Thomas Legrand évoque ce matin la rumeur dite du « 9-3 », qui sévit dans plusieurs villes de France.

Oui la rumeur prospère sans que l’on puisse en déterminer l’origine : à Niort, Poitiers, Limoges, Saint-Quentin (dans l’Aisne), Vitry-le-François ou à Tulle, l’idée se propage selon laquelle le maire aurait accepté d’héberger dans sa ville des habitants noirs venus de Seine-Saint-Denis contre des subsides payés par le conseil général de ce département francilien qui voudrait, en quelque sorte, refourguer une population indésirable ! Par exemple à Limoges, le bruit court que la construction d’une piscine aurait été financée par la Seine-Saint-Denis. Plusieurs maires ont dû porter plainte contre X parce qu’il se disait avec insistance qu’ils monnayaient, pour eux-mêmes, l’arrivée de dizaines ou centaines de Séquanodionysiens. C’est le cas de l’UMP, adjoint au maire de Châlons-en-Champagne, Benoist Apparu et de Geneviève Gaillard, maire socialiste de Niort.
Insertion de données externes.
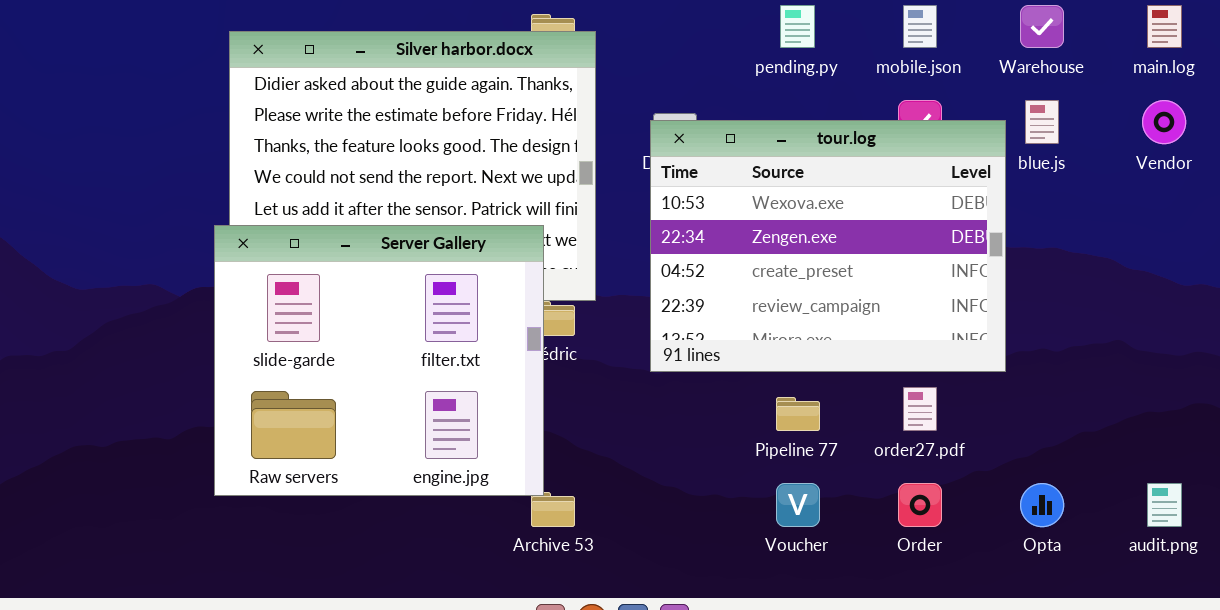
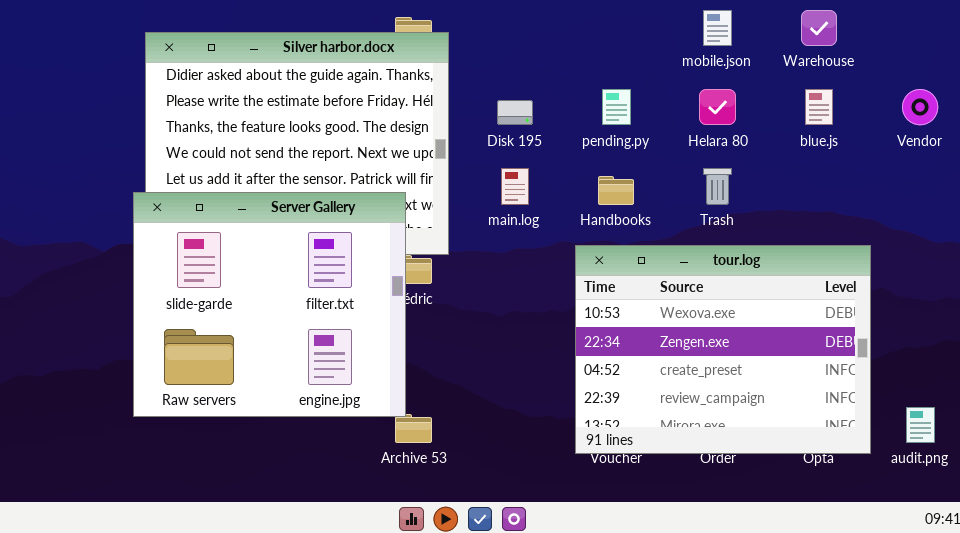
pending.py: [780,5,815,48] -> [602,89,631,125], moved
main.log: [1147,5,1182,48] -> [501,168,529,205], moved
tour.log: [650,120,1006,372] -> [575,245,871,454], moved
De nombreux articles de la presse régionale se sont employés à démonter la rumeur mais rien n’y fait. Un de ces maires me racontait qu’il a encore passé une demi-heure à tenter de démentir la rumeur, ce week-end dans un commerce du centre ville devant des concitoyens manifestement toujours suspicieux.

Cette rumeur en dit long sur « les fractures françaises »…

Oui, ce terme est le titre d’un livre du géographe Christophe Guilluy qui pointe, entre autres, l’avènement de deux France. La France des grandes villes, (villes-monde) et la France des campagnes et des villes moyennes qui voit se déliter son tissu économique et social et ne se reconnaît pas dans la représentation du monde établie par des élites citadines. Cette France n’est pas encore à l’aise avec l’idée que notre pays se métisse. Il faut dire qu’aucun responsable politique n’a le courage d’affirmer que la France est et sera un pays de plus en plus métissé et que ça ne remet pas en cause la République. Les villes moyennes comme Poitiers, Tours ou Limoges ont amélioré leurs réseaux de transports en commun, ces dernières années, les centres-villes ont été équipés d’espaces publics partagés. Les populations immigrées ou d’origine immigrée sont donc plus visibles, moins cantonnées dans des quartiers excentrés… En réalité, à la longue, le racisme diminue mais et une partie de la population, âgée ou en difficulté sociale ne reconnaît plus sa ville. Ces rumeurs s’appuient sur la nouvelle physionomie des villes moyennes qui ressemblent de plus en plus aux métropoles. Pour une partie de la population dite « de souche » la Seine-Saint-Denis, département le plus jeune et le plus métissé de France, est l’objet de tous les fantasmes. Pourtant en dehors de poches de relégation sociale ou de certaines cités hors de contrôle, ce département d’un million et demi d’habitants est aussi une formidable machine à intégrer, c’est un département d’une vitalité économique, artistique et sportive mal connu. Les transporteurs et les agriculteurs Bretons peuvent saccager et brûler ce qu’ils veulent, on parle de leur malaise, d’un acte politique. Que dirait-on aujourd’hui du 9-3 si certains de ses habitants défonçaient l’entrée de la préfecture de Bobigny ou démontaient (non pas affublés de bonnets rouges mais de capuches) des portiques d’écotaxe des autoroutes qui traversent leurs villes ? On parlerait d’émeutes, on se poserait des questions identitaires… Bref, on alimenterait le moteur des rumeurs les plus nauséabondes… Et c’est exactement ce que l’on a fait pendant des années.